Risk & Economy » The numbers behind the Monarch fall

After news of the UK’s longest running airline, Monarch, going into administration broke last week, Financial Director takes a look at the numbers behind the fall.

2,100 staff were employed by The Airline and Tour Group collectively.

1,858 employees were made redundant.

1,760 of those made redundant were employees of Monarch Airlines.

98 of the employees made redundant were employed by Monarch Travel Group.

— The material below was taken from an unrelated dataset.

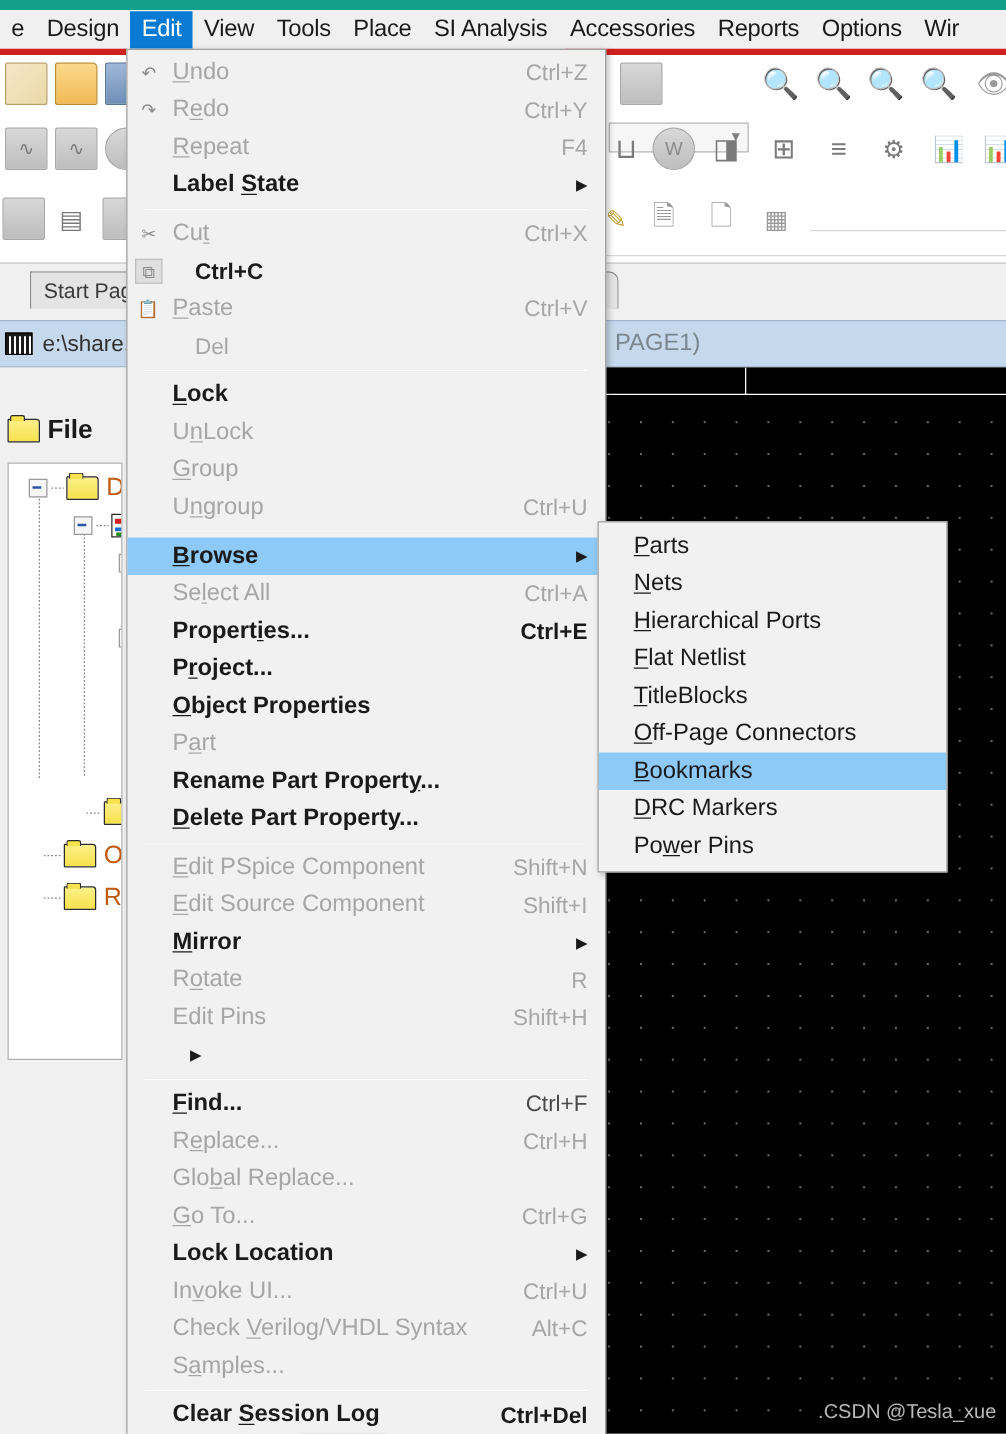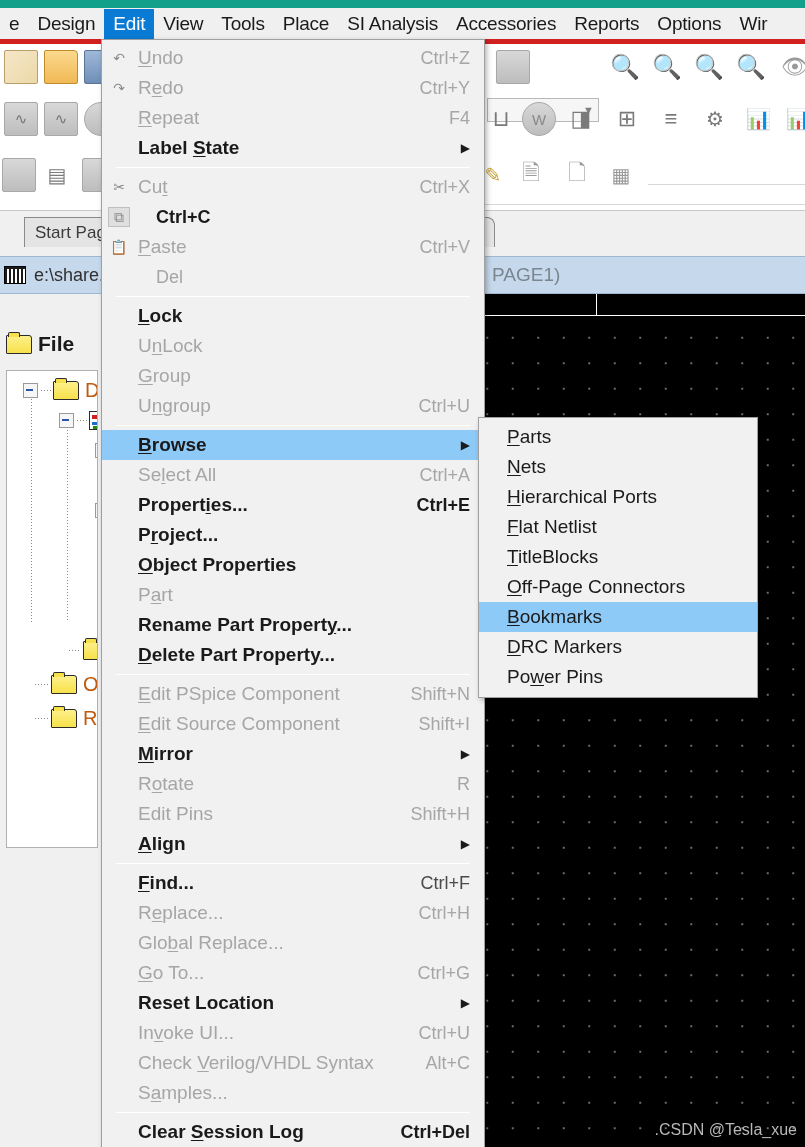"Align" span.label { html: <span><span>A</span>lign</span> -> none }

Ten companies within the Monarch Group are in administration: Monarch Holdings, Monarch Airlines, Monarch Travel Group, First Aviation, Avro Aviation, Avro, MH Aviation Transport (formerly Cosmos Aviation), Monarch Holidays (formerly Cosmos Holidays), somewhere2stay, Monarch 2011. Monarch Aircraft Engineering and Monarch Aircraft Engineering LLC (Monarch Ukraine) are not in administration and continue to trade as normal.

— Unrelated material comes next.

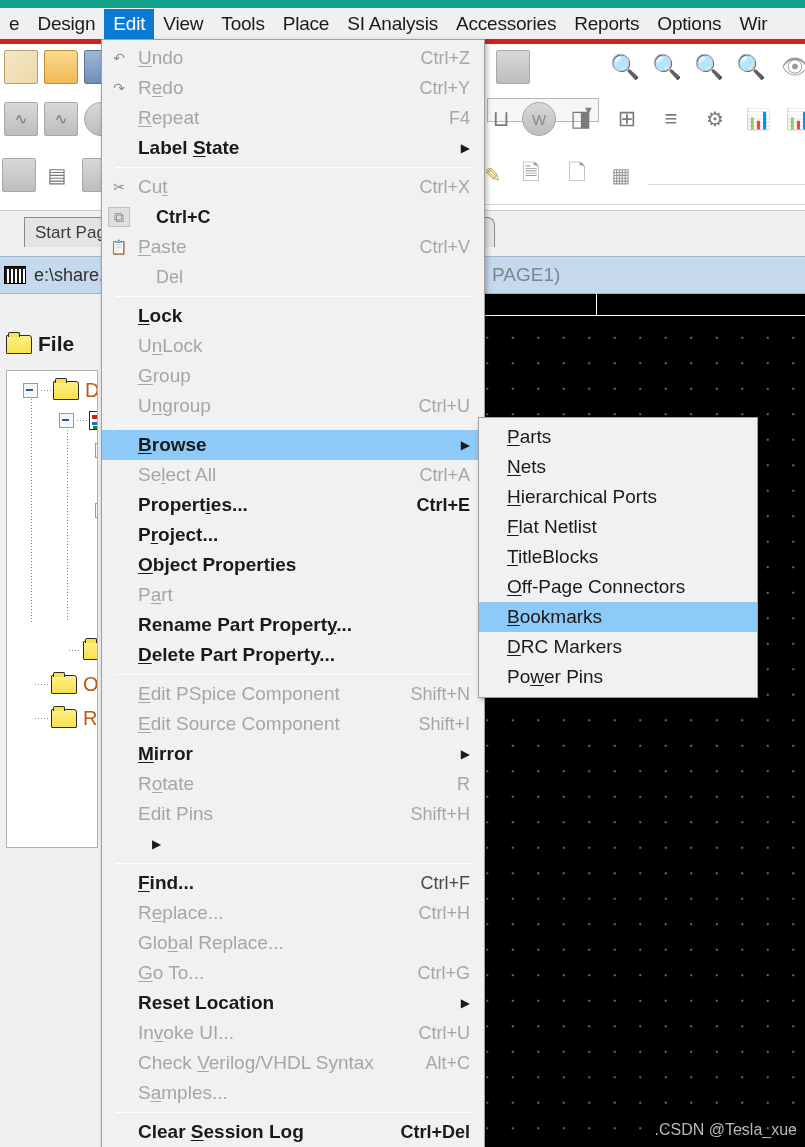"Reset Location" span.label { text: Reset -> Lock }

110,000 customers were overseas and due to travel back to the UK within 14 days, at the time Monarch collapsed.

Over 30 aircraft were chartered to bring Monarch customers back to the UK.

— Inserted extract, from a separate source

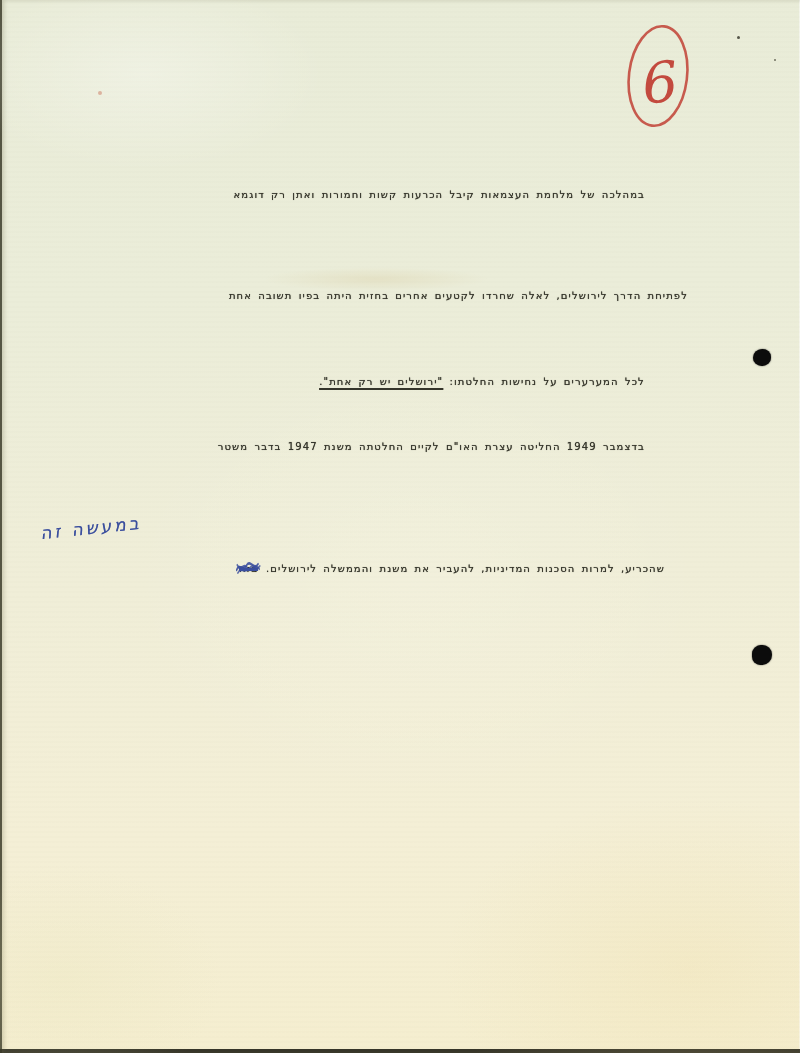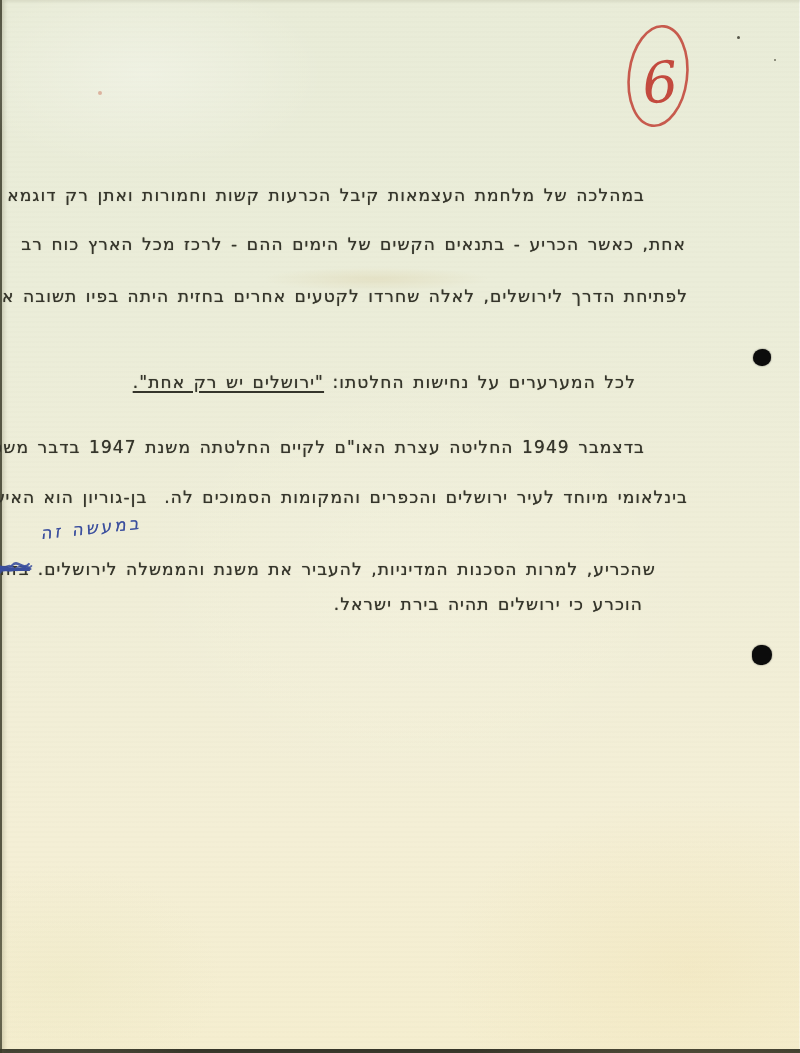"במהלכה של מלחמת העצמאות קיבל" .line { font-size: 17px -> 10px }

40 destinations made up the airline’s routes.

Monarch had five UK bases: London Gatwick, Birmingham, Manchester, Leeds-Bradford and Luton, where Monarch is headquartered.

Six million sector seats were offered by Monarch Airlines to leisure destinations.

Monarch had tour operator passenger volumes of over 200,000 per year.

750,000 future bookings have been cancelled.

£165 million was injected into the company at the end of 2016 by its majority shareholder, Greybull Capital.

Monarch was Britain’s fifth largest airline.

This is the third European Airline to go bust this year, after Alitalia and Air Berlin filed for insolvency in summer.

The Mantegazza family, which owned Monarch before it was sold to Greybull Capital, poured £40 million into a rescue plan in 2011, then another £20 million in the same year, £15 million in 2013 and £25 million in 2014.

Greybull Capital bought the struggling airline for £75 million for a 90% stake, in 2014.

The remaining 10% stake went to the Pension Protection Fund.

Monarch has a £660 million deficit in the company’s defined-benefit pensions scheme on a buyout basis and £200 million on a PPF basis.

The group’s previous shareholders made a one-off £30 million contribution towards the pension deficit as part of the sale to Greybull Capital.

Some pilots lost up to 60% of their accrued pension entitlements.

Monarch cut 700 jobs when it was bought by Greybull Capital, slashed its aircraft from 42 to 34 and said it had saved £200 million in annual costs in 2015.

Monarch reported a loss of £169 million for the 12 months to the end of October 2014, exacerbated by one-off costs of £125 million.

Monarch’s financial statement for the year ending October 2016, shows the company made a pre-tax profit of £12.9 million, compared to £39.3 million the previous year. Total revenue stood at £558 million, compared with £655 million in 2015.

The pound fell 16% against the U.S. dollar and 9% against the euro in the 12 months since the June Brexit vote, a factor which contributed to Monarch’s demise.

£250 million in both equity and debt is what the majority owner, Greybull Capital, stands to lose in the wake of Monarch folding.

Greybull was one of the investors involved in the rescue of Comet in 2012, which later collapsed, leading to almost 7,000 job losses.